Some disappointments are minor, work-related and, viewed from a suitable distance, probably not that significant. Failing in some way is hard to take, especially when that failure has a public element to it. That is to say, the hardest part of falling short can be telling other people you've fallen short. There's also controlling that urge to chuck teddies that inevitably comes out when you feel disappointed. Perhaps I should (chuck teddies), because I don't indulge angry feelings very often, and although they can be very difficult to see clearly through, they might focus me on what to do next. Rather than just being sad and mooching, a bit of being pissed off might help me with the energy I need to not just keep on doing the same thing. I would like to apologise to anyone who catches the wrong end of me being fecked off over the next week or fortnight, because it's almost certainly the case that you didn't deserve it. It will be difficult for me to maintain that enthusiasm that I might sometimes be able to channel, but those who suffer as a result won't be those who my dummy-spitting antics are designed to affect. I don't generally set out to upset anybody, and I'm not very good at doing it deliberately, so I can imagine that there might be collateral damage.
A kind, nurturing person - which is what I, too, try to be - might have one eye on the date, and recognise its significance to me. There are those who today ought to have had that thought and didn't, and there are those who will have had that thought and couldn't or wouldn't express it for whatever reason, which might well have been as much of a wrench for them as the day has been for me. I wonder if I will be able to ask... Three years ago today I finally broke down after a period of anxiety and depression, and was unable to return to work for a month or so. There is a certain cruelty, therefore, in the lining up of that anniversary with today's disappointment, particularly as the context for that was yet another devastating, life-shaking and heartbreaking event, the unexpected death of a colleague. Baggage is some way short of expressing the idea, but it is in the right direction. My experience of the past four years (yes, you read that right, because February of the year before brought its own overwhelming grief) has been that I cry a lot more than I used to, and sometimes that's okay, and sometimes I wish I didn't have to. Crying is such a useless process, because, frankly, there is no dignity in snot. But in letting myself be sad, I've learned that the utter despair that is depression, the feeling that there is no light that can brighten the darkness, that is different. Being sad is an appropriate response to grief, to frustration, to being close enough to touch but not able to move that last inch and connect.

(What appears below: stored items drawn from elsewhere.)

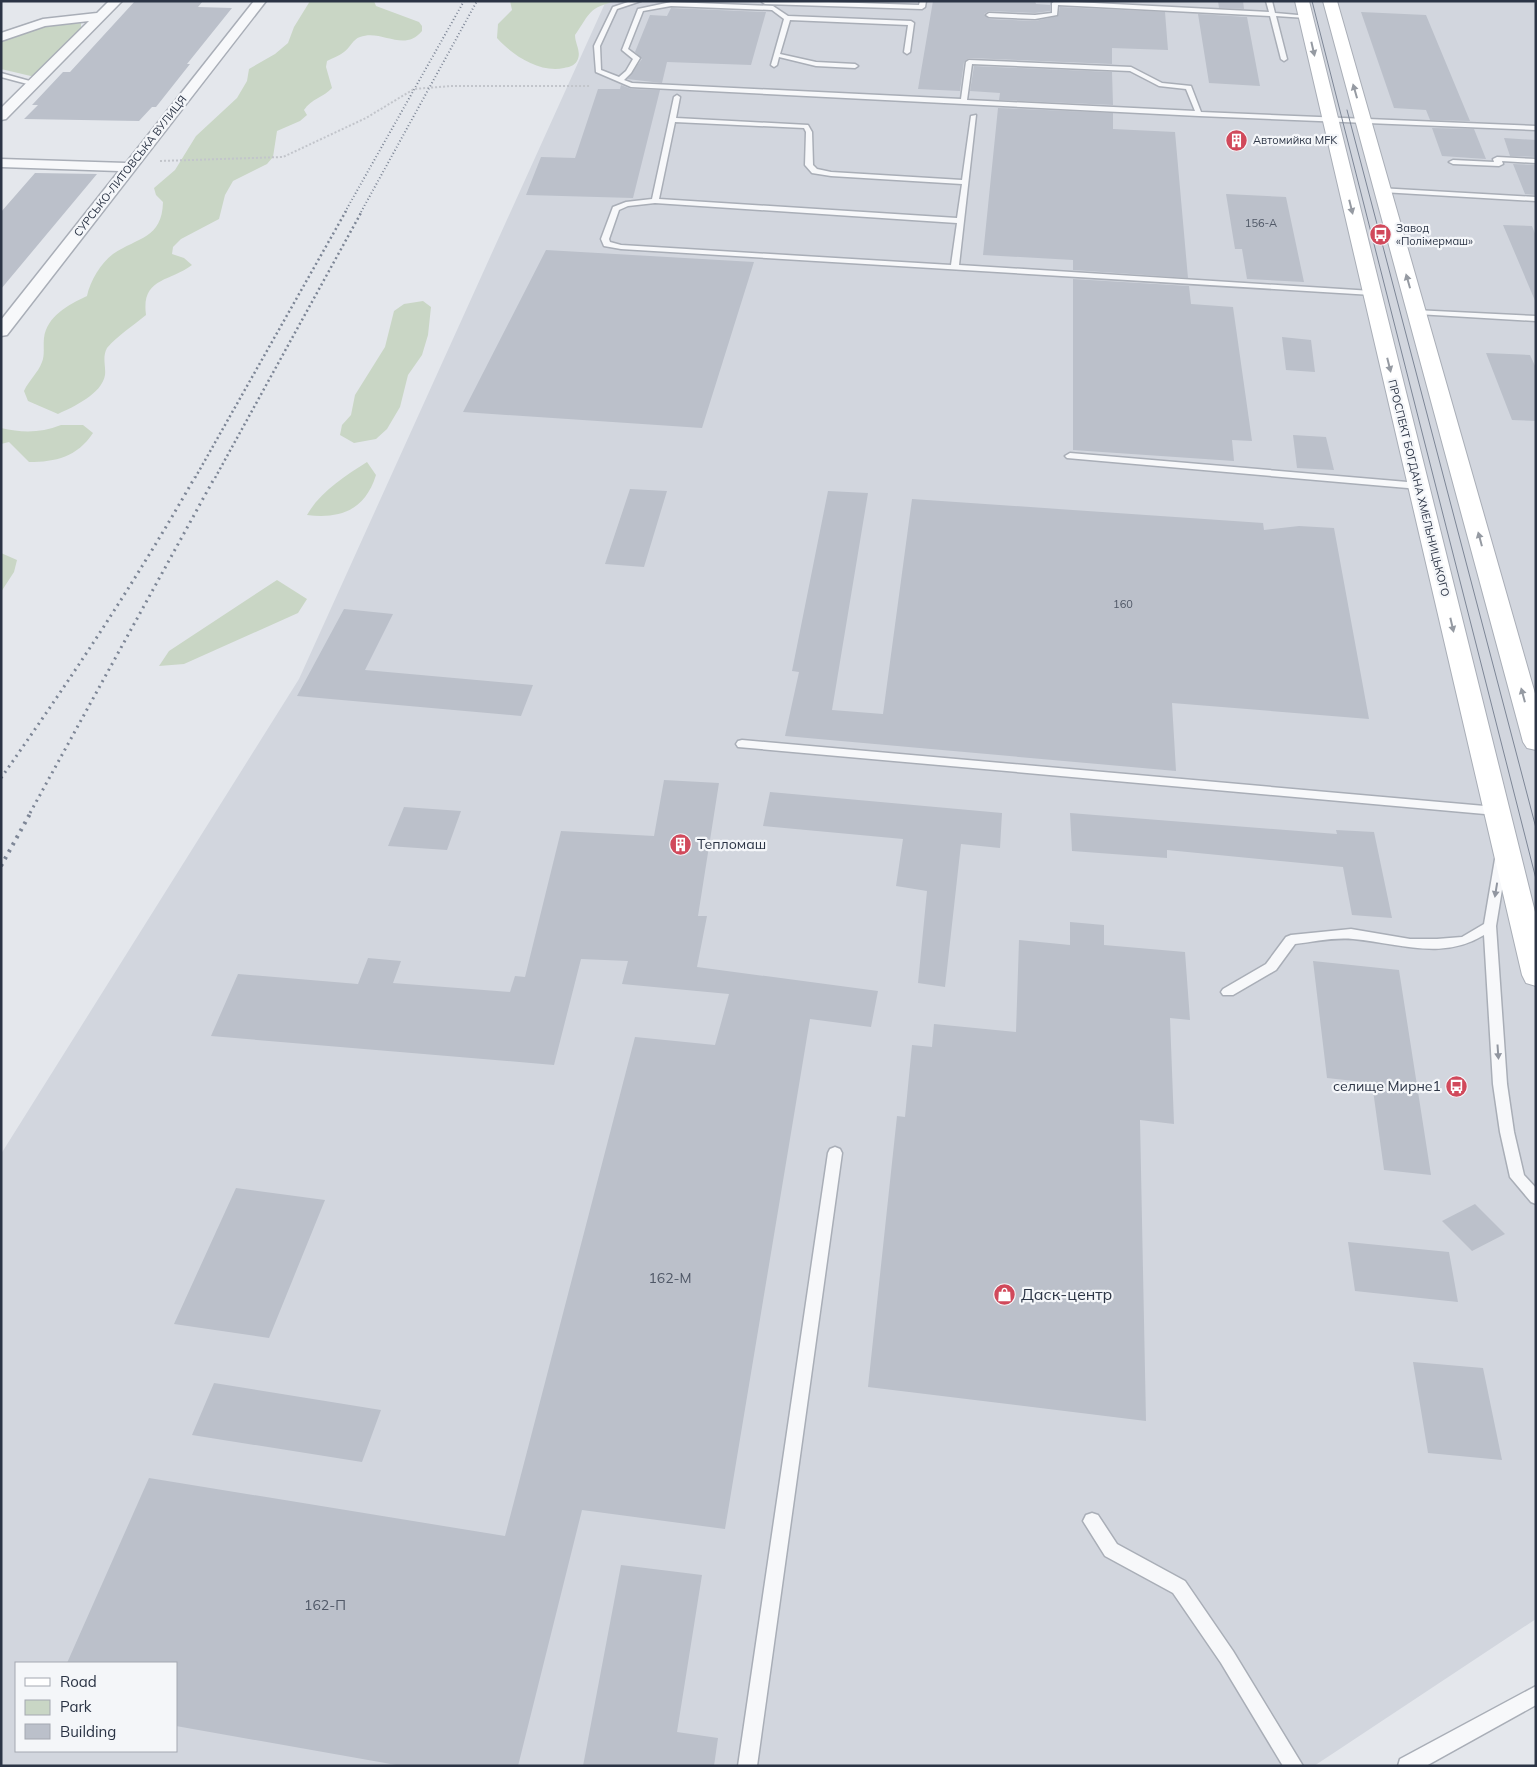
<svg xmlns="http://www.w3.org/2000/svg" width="1537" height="1767" font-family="Mulish,sans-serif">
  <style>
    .built { fill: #d2d6de; fill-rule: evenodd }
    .green { fill: #c9d6c5 }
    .building { fill: #bbc0ca }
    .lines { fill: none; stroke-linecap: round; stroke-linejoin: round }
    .service-casing { stroke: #a9aeb7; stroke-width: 3 }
    .minor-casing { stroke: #a9aeb7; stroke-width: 3 }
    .secondary-casing { stroke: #a9aeb7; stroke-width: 2 }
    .path { stroke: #c2c5cb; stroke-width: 2; stroke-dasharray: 2 2; stroke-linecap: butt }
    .service { fill: #f7f8fa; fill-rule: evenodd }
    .minor { fill: #f7f8fa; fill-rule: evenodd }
    .secondary { fill: #fff; fill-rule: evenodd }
    .tram { stroke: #7d8696; stroke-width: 1 }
    .rail-far3 { stroke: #7d8696; stroke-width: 2; stroke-dasharray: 1 2.5; stroke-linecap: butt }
    .rail-far2 { stroke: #7d8696; stroke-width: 2.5; stroke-dasharray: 2 3; stroke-linecap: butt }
    .rail-far1 { stroke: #7d8696; stroke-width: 3; stroke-dasharray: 2 4.5; stroke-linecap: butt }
    .rail { stroke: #7d8696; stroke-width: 4; stroke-dasharray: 2.5 5.5; stroke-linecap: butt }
    .oneway { fill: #959aa2 }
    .oneway2 { fill: #9196a0 }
    .labels { text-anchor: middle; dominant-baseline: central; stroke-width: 4.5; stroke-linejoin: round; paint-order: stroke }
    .far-poi-label { font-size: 11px; fill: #2b3445; stroke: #f4f6f9; text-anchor: start }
    .far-street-label { font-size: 11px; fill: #2b3445; stroke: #f4f6f9 }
    .number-label { font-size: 11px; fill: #4f5766 }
    .poi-label { font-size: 14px; fill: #2b3445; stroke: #f4f6f9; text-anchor: start }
    .near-number-label { font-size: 14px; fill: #4f5766 }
    .near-poi-label { font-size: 16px; fill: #2b3445; stroke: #f4f6f9; text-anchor: start }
  </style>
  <rect width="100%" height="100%" fill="#e4e7ec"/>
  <path class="built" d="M606 1H1536V1619L1314 1766H1V1154L299 679ZM16 1663H176V1751H16Z"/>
  <path class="green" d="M310 1H374L376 6 419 22 422 26V31C404 53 382 29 360 37 353 39 350 48 344 52 339 56 332 58 327 61L326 67 332 88C324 97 311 99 304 110L307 115 300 121 277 131 273 157 267 164 233 181 225 195 219 219 181 239 173 247 172 254 184 258 192 265C169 282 141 278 146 315 134 325 117 336 107 348 102 357 106 366 105 375 102 394 73 407 58 414L28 401 24 391C29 380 38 373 42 362 45 354 43 347 44 338 47 316 68 305 87 296 90 281 101 263 113 254 138 237 162 239 163 202L156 195 154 188 175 170 196 136 237 98 247 81 249 69 275 54 288 43 294 27Z
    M510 1H617C588 8 591 12 575 35 575 44 582 52 577 61 574 66 569 67 564 68 540 73 513 56 497 38L498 24 512 10Z
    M81 23V29L35 77 1 69V42L41 27Z
    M423 301 431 307 428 335 422 355 408 375 400 407 387 429 376 439 354 443 340 435 342 425 351 415 355 395 385 347 394 311 404 304Z
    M61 425H83L93 433C77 457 56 462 29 462L9 442 1 444V428C23 433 40 433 61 425Z
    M367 462 376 475C365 510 341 519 307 515 320 492 345 476 367 462Z
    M1 553 17 560 14 572 1 592Z
    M277 580 307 599 298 613 184 664 159 666 169 651Z"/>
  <path class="building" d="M135 1H203L198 7 232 8 187 64H190L156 107H152L139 121 24 119 38 105H32L63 72H70Z
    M933 1H1035L1036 4 1050 5V11L1035 13 989 11 984 14 989 19 1035 21 1058 16 1060 7 1165 12 1168 50 1112 48V64L969 58 964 62 960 91 918 89Z
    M1218 1H1243L1244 9 1219 8Z
    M671 8 766 12 751 65 667 62 662 83 627 79 642 59 635 52 650 15 667 16Z
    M1361 12 1426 15 1470 121 1430 120 1426 110 1394 108Z
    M1198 14 1247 17 1260 86 1209 83Z
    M974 66 1112 72 1113 105 999 100 1000 93 970 91Z
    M621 85 631 89 660 90 633 198 526 195 541 157 575 158 598 89H620Z
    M998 108 1113 113V129L1175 132 1188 278 1073 270V260L983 255Z
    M1432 128 1474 129 1486 159 1442 156Z
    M1504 138 1536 140V157L1510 156Z
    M1513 164 1536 165V195L1525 194Z
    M35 173 97 174 1 289V212Z
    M1226 194 1286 197 1304 282 1247 279 1242 249H1235Z
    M1503 225 1532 226 1536 236V303Z
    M546 250 754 262 702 428 463 412Z
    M1073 279 1189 286 1191 304 1233 307 1252 441 1232 440 1234 461 1073 450Z
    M1282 337 1311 340 1315 372 1286 370Z
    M1486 353 1530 355 1536 368V421L1512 420Z
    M1293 435 1326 437 1334 470 1297 468Z
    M630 489 667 491 644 567 605 564Z
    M828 491 868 493 832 710 883 714 912 499 1263 523 1264 530 1299 526 1334 528 1369 719 1172 703 1176 771 785 736 799 672 792 671Z
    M344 609 393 614 365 670 533 685 521 716 297 696Z
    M664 780 719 783 698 916H707L697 967 878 991 871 1027 810 1019 725 1529 582 1510 518 1766H402L176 1726V1663H67L149 1478 505 1536 635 1037 715 1045 729 994 622 984 628 961 581 959 554 1065 211 1036 238 974 358 984 368 958 401 961 393 983 510 992 515 976 525 977 561 831 654 836Z
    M770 792 1002 813 1000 848 961 844 945 987 918 983 927 891 896 886 903 839 763 826Z
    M404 807 461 811 447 850 388 846Z
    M1070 813 1337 834 1336 830 1374 832 1392 918 1352 915 1343 867 1167 850V858L1072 851Z
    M1070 922 1104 925V945L1185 952 1190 1020 1170 1018 1174 1124 1140 1120 1146 1421 868 1387 897 1116 905 1117 912 1045 932 1047 934 1024 1016 1032 1019 940 1070 945Z
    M1313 961 1399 970 1431 1175 1384 1170 1372 1083 1327 1078Z
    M236 1188 325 1200 269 1338 174 1324Z
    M1475 1204 1505 1234 1472 1251 1442 1221Z
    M1348 1242 1449 1252 1458 1302 1355 1291Z
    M1413 1362 1483 1368 1502 1460 1428 1453Z
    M214 1383 381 1410 362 1462 192 1435Z
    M621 1565 702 1575 677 1732 718 1738 714 1766H583Z"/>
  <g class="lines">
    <defs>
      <path id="service" d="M631 1H641L617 9 600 46 601 70 619 77 626 71 633 59 622 50 638 9 671 2 773 6 788 16 911 21 914 23 910 52 907 54 904 52 908 25 790 20 780 54 816 62 855 64 858 66 855 68 816 66 779 57 777 65 774 67 771 65 784 19 772 10 671 6 643 11 628 49 640 58 631 73 624 80 632 83 961 99 966 62 969 60 1131 67 1162 83 1191 86 1201 112 1536 126V130L1199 116 631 87 596 72 594 46 613 7ZM972 64 1130 71 1159 86 1186 89 1195 111 967 100Z
        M798 1 919 5 920 1H926L925 7 922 9 765 4 762 2Z
        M1055 1 1269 12 1266 1H1272L1275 13 1309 16 1306 18 1276 16 1287 59 1284 61 1281 59 1270 16 1058 5 1057 15 1035 19 989 17 986 15 989 13 1035 15 1052 13V3Z
        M1 73 37 83 38 84 35 86 1 77Z
        M677 95 680 97 676 118 808 125 812 132 813 165 817 169 831 172 962 180 971 116 976 115 959 265 1372 291 1376 293 1372 295 621 249 604 246 601 239 613 207 626 202 652 199 674 97ZM675 122 804 128 806 132 805 165 812 173 831 176 962 184 957 218 659 199ZM655 203 957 223 951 265 621 245 610 242 609 239 619 210 628 206Z
        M1497 157 1536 159V163L1502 161 1503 164 1499 166 1453 164 1449 162 1453 160 1494 162 1493 159Z
        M1379 188 1536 197V201L1382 192H1379Z
        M1414 310 1536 316V321L1417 314H1414Z
        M1070 453 1419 483 1424 486 1419 489 1067 458 1065 456Z
        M742 740 1496 807 1502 811 1496 815 738 747 736 744 738 741Z
        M1501 855 1507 859 1496 926 1507 1084 1514 1132 1524 1175 1536 1188V1204L1531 1202 1510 1177 1500 1132 1493 1084 1484 935C1442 961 1398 943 1353 939 1334 937 1313 942 1295 944L1276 970 1233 995H1223L1221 992 1223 989 1266 964 1286 937 1291 935 1351 929 1410 939H1437L1462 937 1484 924 1495 859Z
        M835 1147 840 1149 842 1153 757 1766H738L828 1153 830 1149Z
        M1092 1513 1098 1515 1117 1544 1185 1581 1233 1651 1303 1766H1283L1221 1663 1173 1593 1105 1556 1083 1521 1086 1515Z
        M1536 1686V1705L1426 1766H1398L1400 1759Z"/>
      <path id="minor" d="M109 1H122L6 119 1 120V108L89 21 45 26 1 41V33L43 19 97 13Z
        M254 1H266L7 335 1 336V320L119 171 1 167V159L126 163Z"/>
      <path id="secondary" d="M1295 1H1309L1536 916V986L1526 983 1522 975Z
        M1323 1H1337L1536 697V750L1527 748 1523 742Z"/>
    </defs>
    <use href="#service" class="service-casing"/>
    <use href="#minor" class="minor-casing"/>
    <use href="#secondary" class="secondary-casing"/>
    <path class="path" d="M160 161 283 157 366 118 414 89 451 86H591"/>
    <use href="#service" class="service"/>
    <use href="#minor" class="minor"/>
    <use href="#secondary" class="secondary"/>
    <path class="tram" d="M1312 1 1536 879
      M1347 110 1536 828"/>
    <path class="rail-far3" d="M345 212 464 1
      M361 212 477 1"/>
    <path class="rail-far2" d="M195 478 346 211
      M215 478 362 211"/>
    <path class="rail-far1" d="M1 778C70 680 136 581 195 477
      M30 813 215 477"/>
    <path class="rail" d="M1 866 31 812"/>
  </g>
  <defs><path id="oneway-solid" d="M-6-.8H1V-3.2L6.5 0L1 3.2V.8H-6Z" transform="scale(1.25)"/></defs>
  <g class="oneway">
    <use href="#oneway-solid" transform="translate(1313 49) rotate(77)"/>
    <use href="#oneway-solid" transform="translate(1355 91) rotate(-106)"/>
    <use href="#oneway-solid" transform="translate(1351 207) rotate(76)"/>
    <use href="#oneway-solid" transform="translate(1408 281) rotate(-106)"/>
    <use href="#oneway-solid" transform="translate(1389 365) rotate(76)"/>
    <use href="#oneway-solid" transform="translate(1480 539) rotate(-105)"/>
    <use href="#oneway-solid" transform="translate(1452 625) rotate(77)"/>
    <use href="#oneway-solid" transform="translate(1523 695) rotate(-105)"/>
  </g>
  <g class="oneway2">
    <use href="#oneway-solid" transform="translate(1496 890) rotate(99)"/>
    <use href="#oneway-solid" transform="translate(1498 1052) rotate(86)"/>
  </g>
  <defs>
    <symbol id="building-disc" viewBox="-11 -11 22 22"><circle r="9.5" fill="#d1495b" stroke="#f4f6f9"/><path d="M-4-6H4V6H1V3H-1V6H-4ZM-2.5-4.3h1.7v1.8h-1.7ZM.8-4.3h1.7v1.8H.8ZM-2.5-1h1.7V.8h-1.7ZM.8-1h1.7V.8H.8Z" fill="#fff"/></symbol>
    <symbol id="bus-disc" viewBox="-11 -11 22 22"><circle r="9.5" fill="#d1495b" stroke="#f4f6f9"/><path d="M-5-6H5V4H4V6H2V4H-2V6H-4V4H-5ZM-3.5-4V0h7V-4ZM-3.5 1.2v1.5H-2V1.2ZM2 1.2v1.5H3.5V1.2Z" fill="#fff"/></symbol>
    <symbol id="shop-disc" viewBox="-11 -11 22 22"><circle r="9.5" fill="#d1495b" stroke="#f4f6f9"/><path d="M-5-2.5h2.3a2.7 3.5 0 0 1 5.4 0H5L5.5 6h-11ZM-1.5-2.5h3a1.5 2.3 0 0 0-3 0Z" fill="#fff"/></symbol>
  </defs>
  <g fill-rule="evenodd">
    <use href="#building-disc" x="1224" y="128" width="25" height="25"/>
    <use href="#bus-disc" x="1368" y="222" width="25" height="25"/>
    <use href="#building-disc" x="668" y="832" width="25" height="25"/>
    <use href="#bus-disc" x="1444" y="1074" width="25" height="25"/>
    <use href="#shop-disc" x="992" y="1282" width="25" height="25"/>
  </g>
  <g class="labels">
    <g class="far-poi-label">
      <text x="1253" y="140">Автомийка MFK</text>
      <text x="1396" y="228">Завод<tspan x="1396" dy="13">«Полімермаш»</tspan></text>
    </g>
    <g class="far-street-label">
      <text transform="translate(130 166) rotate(-52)">СУРСЬКО-ЛИТОВСЬКА ВУЛИЦЯ</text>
      <text transform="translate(1419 488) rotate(76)">ПРОСПЕКТ БОГДАНА ХМЕЛЬНИЦЬКОГО</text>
    </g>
    <g class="number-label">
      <text x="1261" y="223">156-А</text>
      <text x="1123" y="604">160</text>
    </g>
    <g class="poi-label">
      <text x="697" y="844">Тепломаш</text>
      <text x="1441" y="1086" text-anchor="end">селище Мирне1</text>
    </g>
    <g class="near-number-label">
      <text x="670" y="1278">162-М</text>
      <text x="325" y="1605">162-П</text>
    </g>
    <g class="near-poi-label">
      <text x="1021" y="1294">Даск-центр</text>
    </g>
  </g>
  <rect width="1537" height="1767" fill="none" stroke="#2b3445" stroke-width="5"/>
  <rect x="15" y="1662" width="162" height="90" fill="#f4f6f9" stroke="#a4a8b1"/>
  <rect x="25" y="1678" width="25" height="8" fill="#ffffff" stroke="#a4a8b1"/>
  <text x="60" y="1687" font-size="15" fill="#2b3445">Road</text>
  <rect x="25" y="1700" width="25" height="15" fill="#c9d6c5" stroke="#a4a8b1"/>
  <text x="60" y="1712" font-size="15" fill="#2b3445">Park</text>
  <rect x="25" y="1724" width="25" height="15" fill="#bbc0ca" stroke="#a4a8b1"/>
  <text x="60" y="1737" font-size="15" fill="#2b3445">Building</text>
</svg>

Depression robs you of the hope that it could be different. It is a long time since I could say that I was depressed, although my anxiety has flowed as well as ebbed over four years, sometimes driven by those griefs and cares I have mentioned (and others I have not!), sometimes seemingly entirely out-of-whack with actual events. I will say this, though, to those suffering with anxiety, depression, or sadness commensurate with the situation: there will be moments, in the future, that will be happy moments. They might be sitting in front of the TV watching some nonsense with the right person. They might be getting a yes (particularly when you expected a no), or doing something you didn't think you could. But they will happen. And I am saying that as much to myself as to anyone reading this.